![]() |
| Kabar Jombang(Kevin Nizar) |
JOMBANG – Kepolisian Resor (Polres) Jombang terus mengintensifkan penyelidikan kasus perampokan yang menimpa pasangan suami istri pemilik toko sembako di Desa Sumobito, Kecamatan Sumobito, Kabupaten Jombang pada Rabu (25/2/2026) sore menjelang waktu magrib.
Peristiwa itu bermula saat korban, Lilik Anggraini (61), bersama suaminya baru saja menutup toko sembako mereka di Pasar Sumobito dan hendak pulang ke rumah. Berdasarkan keterangan polisi, para pelaku diduga telah membuntuti korban sebelum melancarkan aksinya di sebuah gang tak jauh dari lokasi kejadian.
Kasat Reserse Kriminal Polres Jombang, AKP Dimas Robin Alexander, menyampaikan bahwa aksi ini melibatkan empat pelaku yang membawa dua sepeda motor. Para pelaku langsung memepet kendaraan korban dan memaksa menghentikan laju motor. Tak hanya merampas tas berisi uang tunai, pelaku juga mengayunkan senjata tajam, sehingga korban mengalami luka sobek di kedua tangan.

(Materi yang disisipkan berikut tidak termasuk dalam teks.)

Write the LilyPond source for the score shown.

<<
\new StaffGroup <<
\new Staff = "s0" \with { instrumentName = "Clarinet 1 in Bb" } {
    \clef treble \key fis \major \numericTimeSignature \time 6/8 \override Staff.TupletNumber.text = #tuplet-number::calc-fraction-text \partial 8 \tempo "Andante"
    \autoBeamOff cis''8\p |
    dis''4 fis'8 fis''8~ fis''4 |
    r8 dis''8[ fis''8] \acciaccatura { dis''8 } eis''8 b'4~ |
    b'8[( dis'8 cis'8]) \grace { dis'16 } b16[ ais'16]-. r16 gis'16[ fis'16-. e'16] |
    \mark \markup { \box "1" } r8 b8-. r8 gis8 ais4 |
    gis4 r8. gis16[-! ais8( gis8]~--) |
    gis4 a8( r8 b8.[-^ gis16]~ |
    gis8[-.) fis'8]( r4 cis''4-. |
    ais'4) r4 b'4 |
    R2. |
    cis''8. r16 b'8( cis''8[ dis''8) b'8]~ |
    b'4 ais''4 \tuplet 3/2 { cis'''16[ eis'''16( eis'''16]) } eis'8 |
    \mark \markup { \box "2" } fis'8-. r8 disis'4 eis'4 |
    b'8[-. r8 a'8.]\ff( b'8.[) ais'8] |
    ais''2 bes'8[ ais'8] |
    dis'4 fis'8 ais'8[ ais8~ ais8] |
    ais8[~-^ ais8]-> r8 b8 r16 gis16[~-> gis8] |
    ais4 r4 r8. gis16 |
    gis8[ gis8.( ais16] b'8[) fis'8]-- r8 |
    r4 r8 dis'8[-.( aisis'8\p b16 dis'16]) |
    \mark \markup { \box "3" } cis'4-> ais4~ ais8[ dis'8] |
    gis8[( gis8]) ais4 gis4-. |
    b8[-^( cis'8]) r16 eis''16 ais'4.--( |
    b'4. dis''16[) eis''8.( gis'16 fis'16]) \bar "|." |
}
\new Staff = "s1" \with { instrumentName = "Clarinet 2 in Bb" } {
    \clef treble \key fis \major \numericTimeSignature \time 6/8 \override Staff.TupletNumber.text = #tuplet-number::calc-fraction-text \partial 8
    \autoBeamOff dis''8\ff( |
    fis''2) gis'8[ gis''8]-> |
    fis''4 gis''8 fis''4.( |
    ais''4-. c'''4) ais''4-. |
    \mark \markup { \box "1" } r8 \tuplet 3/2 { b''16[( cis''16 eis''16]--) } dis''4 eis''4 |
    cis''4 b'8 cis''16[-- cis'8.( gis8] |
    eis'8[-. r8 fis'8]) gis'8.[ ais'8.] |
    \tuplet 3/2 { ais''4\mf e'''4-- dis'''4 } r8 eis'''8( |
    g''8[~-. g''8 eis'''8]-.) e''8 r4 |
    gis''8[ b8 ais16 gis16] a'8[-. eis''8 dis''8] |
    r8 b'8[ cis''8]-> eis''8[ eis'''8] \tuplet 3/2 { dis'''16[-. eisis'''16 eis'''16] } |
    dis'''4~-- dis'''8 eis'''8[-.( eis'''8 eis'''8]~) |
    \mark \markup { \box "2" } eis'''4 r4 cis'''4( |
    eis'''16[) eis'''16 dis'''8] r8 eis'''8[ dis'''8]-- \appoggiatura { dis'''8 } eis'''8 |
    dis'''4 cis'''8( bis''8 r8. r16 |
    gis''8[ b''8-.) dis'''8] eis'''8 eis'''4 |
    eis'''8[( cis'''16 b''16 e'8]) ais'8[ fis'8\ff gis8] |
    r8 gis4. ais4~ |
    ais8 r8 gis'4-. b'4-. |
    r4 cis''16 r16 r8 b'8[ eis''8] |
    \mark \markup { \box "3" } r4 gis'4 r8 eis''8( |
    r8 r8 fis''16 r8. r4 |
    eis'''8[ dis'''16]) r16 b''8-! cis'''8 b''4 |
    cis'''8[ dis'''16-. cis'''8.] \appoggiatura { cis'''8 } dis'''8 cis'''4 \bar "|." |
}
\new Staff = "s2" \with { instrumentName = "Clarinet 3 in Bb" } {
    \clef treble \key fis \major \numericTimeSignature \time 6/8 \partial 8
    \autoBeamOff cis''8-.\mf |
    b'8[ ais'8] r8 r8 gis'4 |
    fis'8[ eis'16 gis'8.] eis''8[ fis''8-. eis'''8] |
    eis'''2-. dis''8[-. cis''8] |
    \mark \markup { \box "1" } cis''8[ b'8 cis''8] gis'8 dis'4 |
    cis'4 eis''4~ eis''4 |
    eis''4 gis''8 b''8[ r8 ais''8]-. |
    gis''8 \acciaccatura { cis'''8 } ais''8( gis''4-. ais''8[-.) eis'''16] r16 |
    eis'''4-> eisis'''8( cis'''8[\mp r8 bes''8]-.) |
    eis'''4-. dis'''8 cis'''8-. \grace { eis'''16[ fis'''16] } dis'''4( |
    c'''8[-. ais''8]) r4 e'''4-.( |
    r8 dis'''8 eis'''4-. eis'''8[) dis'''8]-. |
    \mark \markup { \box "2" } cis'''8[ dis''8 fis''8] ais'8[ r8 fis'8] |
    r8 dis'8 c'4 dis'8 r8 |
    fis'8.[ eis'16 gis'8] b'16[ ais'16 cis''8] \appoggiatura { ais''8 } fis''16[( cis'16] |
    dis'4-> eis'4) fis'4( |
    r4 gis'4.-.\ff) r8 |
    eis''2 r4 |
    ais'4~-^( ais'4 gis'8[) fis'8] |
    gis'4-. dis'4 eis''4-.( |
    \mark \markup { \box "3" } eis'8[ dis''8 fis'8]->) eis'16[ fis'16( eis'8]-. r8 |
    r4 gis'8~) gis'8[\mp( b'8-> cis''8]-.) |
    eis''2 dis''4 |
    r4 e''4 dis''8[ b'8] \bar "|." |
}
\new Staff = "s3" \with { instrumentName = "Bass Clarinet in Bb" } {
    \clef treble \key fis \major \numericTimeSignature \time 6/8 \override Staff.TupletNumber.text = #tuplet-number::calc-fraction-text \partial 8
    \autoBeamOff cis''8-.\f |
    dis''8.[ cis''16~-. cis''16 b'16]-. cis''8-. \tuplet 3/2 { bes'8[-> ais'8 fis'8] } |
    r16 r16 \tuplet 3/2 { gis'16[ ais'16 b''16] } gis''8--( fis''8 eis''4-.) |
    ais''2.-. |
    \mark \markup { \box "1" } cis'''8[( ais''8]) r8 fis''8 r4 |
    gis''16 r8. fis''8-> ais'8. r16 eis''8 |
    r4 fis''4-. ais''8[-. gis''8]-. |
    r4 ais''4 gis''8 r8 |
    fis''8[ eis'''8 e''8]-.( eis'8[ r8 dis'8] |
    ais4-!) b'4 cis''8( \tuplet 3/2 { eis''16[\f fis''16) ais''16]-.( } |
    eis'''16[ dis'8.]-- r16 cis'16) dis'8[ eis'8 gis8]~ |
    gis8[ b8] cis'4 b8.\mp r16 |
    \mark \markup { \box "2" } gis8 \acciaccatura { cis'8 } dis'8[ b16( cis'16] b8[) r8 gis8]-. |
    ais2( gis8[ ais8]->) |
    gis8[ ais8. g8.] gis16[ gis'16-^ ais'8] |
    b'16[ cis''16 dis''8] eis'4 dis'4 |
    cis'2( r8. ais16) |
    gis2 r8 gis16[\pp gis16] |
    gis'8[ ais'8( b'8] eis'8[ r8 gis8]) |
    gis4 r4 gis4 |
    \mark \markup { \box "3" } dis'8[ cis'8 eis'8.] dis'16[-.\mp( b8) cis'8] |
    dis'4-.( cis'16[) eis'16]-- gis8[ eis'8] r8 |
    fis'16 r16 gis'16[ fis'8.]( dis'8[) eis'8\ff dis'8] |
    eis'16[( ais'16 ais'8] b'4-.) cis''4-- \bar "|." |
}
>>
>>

Dalam tas milik korban terdapat uang tunai sekitar Rp10 juta, yang baru saja dibawa dari hasil penjualan di toko. Uang tersebut berhasil diambil paksa oleh para perampok sebelum mereka melarikan diri. Sementara itu, suami korban tidak mengalami luka serius meski sempat terjatuh saat kejadian berlangsung.
Kasatreskrim mengatakan pihaknya telah menerima laporan dan langsung melakukan penyelidikan intensif. Berbagai langkah dilakukan seperti pengumpulan rekaman kamera pengawas (CCTV) di sekitar lokasi serta pemeriksaan sejumlah saksi untuk memperkuat identitas para terduga pelaku yang kini sedang diburu aparat kepolisian.
Seorang saksi mata, bernama Asmadi, turut mengungkapkan kronologi singkat kejadian, bahwa para pelaku membawa senjata tajam jenis parang untuk mengintimidasi korban saat merampas tas berisi uang. Warga sempat ingin membantu, namun mundur karena ancaman dari para pelaku.
Hingga saat ini polisi masih berupaya mengungkap identitas lengkap para pelaku dan mengimbau masyarakat yang memiliki informasi terkait kejadian tersebut segera melapor guna mempercepat proses penyidikan.